Ieri su Repubblica un mio servizio ha scatenato la reazione della Cgil; reazione non inaspettata, per certi versi comprensibile, eppure così miope e corporativa, lontana anni luce dai mille interrogativi e i mille dubbi che dovrebbe porsi una grande organizzazione che ha a cuore il proprio futuro (masoprattutto quello dei lavoratori). Riducendo tutto il dibattito su cosa è fare sindacato oggi, su come si struttura un sindacato oggi, su come un sindacato riesce a parlare ai giovani di oggi, a una diatriba sui numeri, sulla interpretazione di una tabella che in realtà parlava chiarissimo - peraltro offendendo la professionalità dei giornalisti del più importante quotidiano italiano, nonché l’intelligenza dei lettori.
Il sindacato perde migliaia di tessere l’anno, ed è vero. Fosse solo un problema di iscritti sarebbe tutto più semplice. Il punto è che la Cgil, la Cisl, la Uil, sono considerate da buona parte della popolazione strumenti vetusti e anacronistici. Un po’ come i partiti, del resto. Un po’ come la democrazia rappresentativa e i corpi intermedi. Un po’ come lo stesso mondo dell’informazione. Una crisi di sistema che può solo peggiorare se la risposta è la chiusura a ogni tentativo di riflessione, l’arroccamento, il grido al complotto, il burocratese che preferisce trastullarsi nel proprio piccolo mondo antico che di questo passo sparirà del tutto.

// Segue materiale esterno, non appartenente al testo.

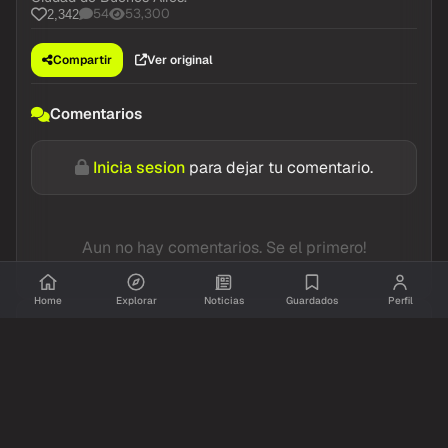
54
53,300
2,342
Compartir
Ver original
Comentarios
Inicia sesion
para dejar tu comentario.
Aun no hay comentarios. Se el primero!
Home
Explorar
Noticias
Guardados
Perfil
@resumidoinfo
YouTube
hace 1 mes
LA NOTA VIRAL DE MACRI EN OLGA, EL TITKOK DE
MILEI Y COSCU CON TINELLI
5
7,593
114
Compartir
Ver original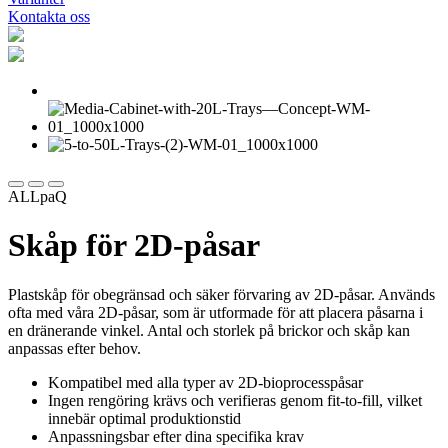
Kontakta oss
ALLpaQ
Skåp för 2D-påsar
Plastskåp för obegränsad och säker förvaring av 2D-påsar. Används
ofta med våra 2D-påsar, som är utformade för att placera påsarna i
en dränerande vinkel. Antal och storlek på brickor och skåp kan
anpassas efter behov.
Kompatibel med alla typer av 2D-bioprocesspåsar
Ingen rengöring krävs och verifieras genom fit-to-fill, vilket
innebär optimal produktionstid
Anpassningsbar efter dina specifika krav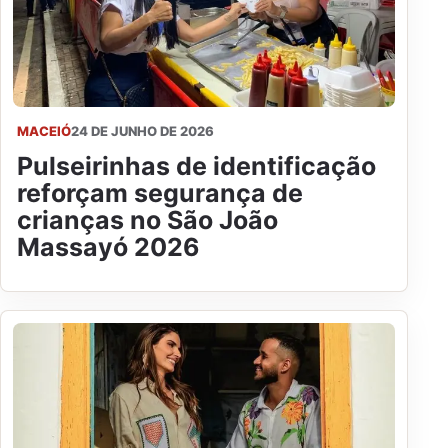
MACEIÓ
24 DE JUNHO DE 2026
Pulseirinhas de identificação
reforçam segurança de
crianças no São João
Massayó 2026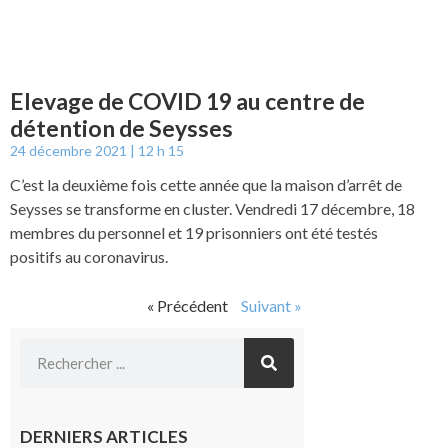
Elevage de COVID 19 au centre de
détention de Seysses
24 décembre 2021
12 h 15
C’est la deuxième fois cette année que la maison d’arrêt de
Seysses se transforme en cluster. Vendredi 17 décembre, 18
membres du personnel et 19 prisonniers ont été testés
positifs au coronavirus.
« Précédent
Suivant »
DERNIERS ARTICLES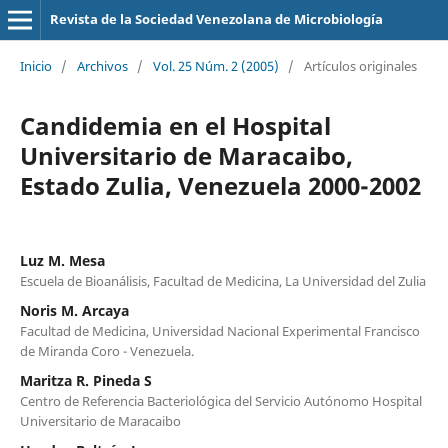
Revista de la Sociedad Venezolana de Microbiología
Inicio
/
Archivos
/
Vol. 25 Núm. 2 (2005)
/
Artículos originales
Candidemia en el Hospital
Universitario de Maracaibo,
Estado Zulia, Venezuela 2000-2002
Luz M. Mesa
Escuela de Bioanálisis, Facultad de Medicina, La Universidad del Zulia
Noris M. Arcaya
Facultad de Medicina, Universidad Nacional Experimental Francisco
de Miranda Coro - Venezuela.
Maritza R. Pineda S
Centro de Referencia Bacteriológica del Servicio Autónomo Hospital
Universitario de Maracaibo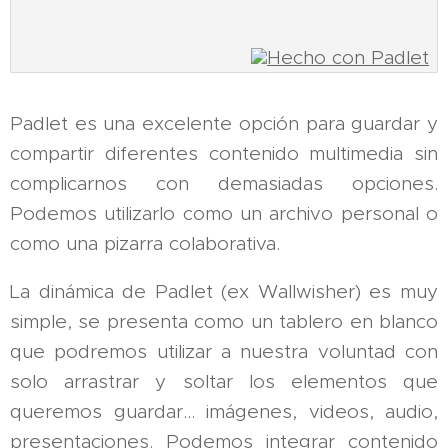
Padlet es una excelente opción para guardar y
compartir diferentes contenido multimedia sin
complicarnos con demasiadas opciones.
Podemos utilizarlo como un archivo personal o
como una pizarra colaborativa.
La dinámica de Padlet (ex Wallwisher) es muy
simple, se presenta como un tablero en blanco
que podremos utilizar a nuestra voluntad con
solo arrastrar y soltar los elementos que
queremos guardar... imágenes, videos, audio,
presentaciones. Podemos integrar contenido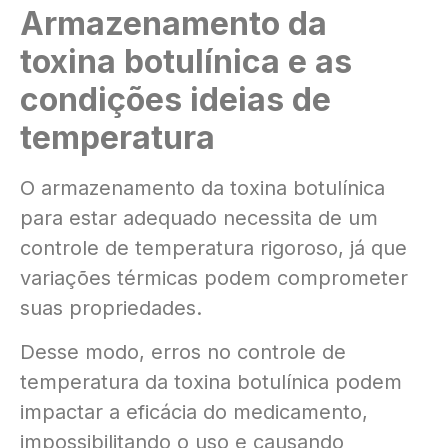
Armazenamento da
toxina botulínica e as
condições ideias de
temperatura
O armazenamento da toxina botulínica
para estar adequado necessita de um
controle de temperatura rigoroso, já que
variações térmicas podem comprometer
suas propriedades.
Desse modo, erros no controle de
temperatura da toxina botulínica podem
impactar a eficácia do medicamento,
impossibilitando o uso e causando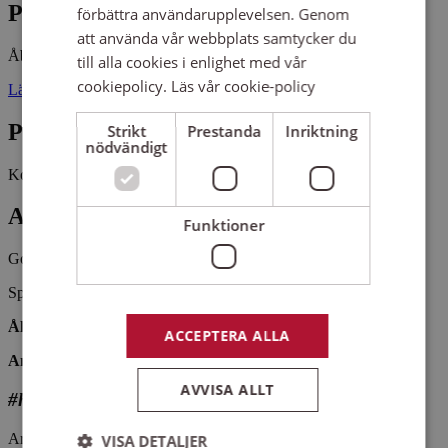
Plats
förbättra användarupplevelsen. Genom
att använda vår webbplats samtycker du
Åbygården
till alla cookies i enlighet med vår
cookiepolicy.
Läs vår cookie-policy
Läckebyvägen 1 39597 LÄCKEBY
Pris
Strikt
Prestanda
Inriktning
nödvändigt
Kostnadsfritt
Antal platser kvar
Funktioner
Gott om platser kvar
Spirea är en kör i Åby församling. Vi övar i Åbygården.
Åldrar: Vuxen.
ACCEPTERA ALLA
Antal platser: 50
AVVISA ALLT
#hittaenkör
Arrangemangsid:
1632517
VISA DETALJER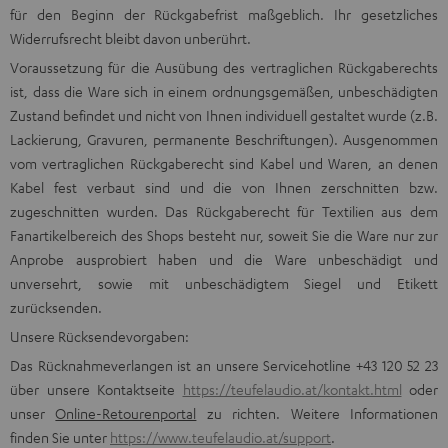
für den Beginn der Rückgabefrist maßgeblich. Ihr gesetzliches
Widerrufsrecht bleibt davon unberührt.
Voraussetzung für die Ausübung des vertraglichen Rückgaberechts
ist, dass die Ware sich in einem ordnungsgemäßen, unbeschädigten
Zustand befindet und nicht von Ihnen individuell gestaltet wurde (z.B.
Lackierung, Gravuren, permanente Beschriftungen). Ausgenommen
vom vertraglichen Rückgaberecht sind Kabel und Waren, an denen
Kabel fest verbaut sind und die von Ihnen zerschnitten bzw.
zugeschnitten wurden. Das Rückgaberecht für Textilien aus dem
Fanartikelbereich des Shops besteht nur, soweit Sie die Ware nur zur
Anprobe ausprobiert haben und die Ware unbeschädigt und
unversehrt, sowie mit unbeschädigtem Siegel und Etikett
zurücksenden.
Unsere Rücksendevorgaben:
Das Rücknahmeverlangen ist an unsere Servicehotline +43 120 52 23
über unsere Kontaktseite
https://teufelaudio.at/kontakt.html
oder
unser
Online-Retourenportal
zu richten. Weitere Informationen
finden Sie unter
https://www.teufelaudio.at/support
.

Del sindacato, dei partiti, dell’informazione, c’è bisogno, ce n’è bisogno soprattutto oggi, con le disuguaglianze in aumento e la mancanza di una cultura critica nella società. Con lo strapotere di un modello economico (politico e culturale) che riduce il lavoro a merce monetizzabile e ne chiede, anzi ne pretende, una svalutazione continua. Ma se la riflessione su ciò che si è e su ciò che si deve essere è rivolta sempre e solo agli altri e mai a se stessi, è un gioco destinato a fallire. Se la trasparenza vale solo per gli altri. Se la messa in discussione delle rendite di posizione vale solo per gli altri.
Il mondo del lavoro negli ultimi 20 anni è migliorato o è peggiorato? L'occupazione è aumentata o è calata? I diritti sono aumentati o sono diminuiti? E di questo innegabile declino i gruppi dirigenti della Cgil cosa ne pensano? Se ne sentono in qualche modo responsabili oppure sono immuni da ogni contestazione?
Perché, ad esempio, i giovani rifuggono dal sindacato? La precarietà, la vita lavorativa sotto ricatto: tutto vero. Ma la domanda resta: perché non chiedono aiuto al sindacato? E anzi, lo ritengono potenzialmente un avversario, un difensore dei diritti di qualcuno e non di tutti? Gli approcci alla questione sono due: “i giovani sono stupidi e non capiscono”; oppure, “non riesco a farmi capire dai giovani e non riesco più a comunicare ciò che vorrei ai giovani”.
Di questo passo, fra trenta anni, la Cgil esisterà ancora? Se sì, come personalmente mi auguro, sarà un soggetto vivo oppure il solito comodo recinto rinchiuso nelle proprie liturgie, troppo spesso confinato sui tavoli di trattativa di questo o quel ministero a beneficio dei fotografi?
Chi vuole bene alla Cgil – e non perché si chiami Cgil, ma per quel che rappresenta o dovrebbe rappresentare, cioè l’unione dei lavoratori – sa che le vere domande per l’oggi e per il domani sono queste. Chi vuole bene alla Cgil e non ha carriere personali e giochi di componenti interni da difendere, sa che non mettere in discussione dalla radice il ruolo e la natura del sindacato è il modo più semplice per suicidarsi. Una morte lenta, ma sicura.
Sarebbe bello avere delle risposte a tutte queste domande. Da cronista posso limitarmi ad osservare e a raccontare la realtà, una realtà soggettiva sicuramente, ma animata (nel mio caso) da grande passione e sicura buonafede.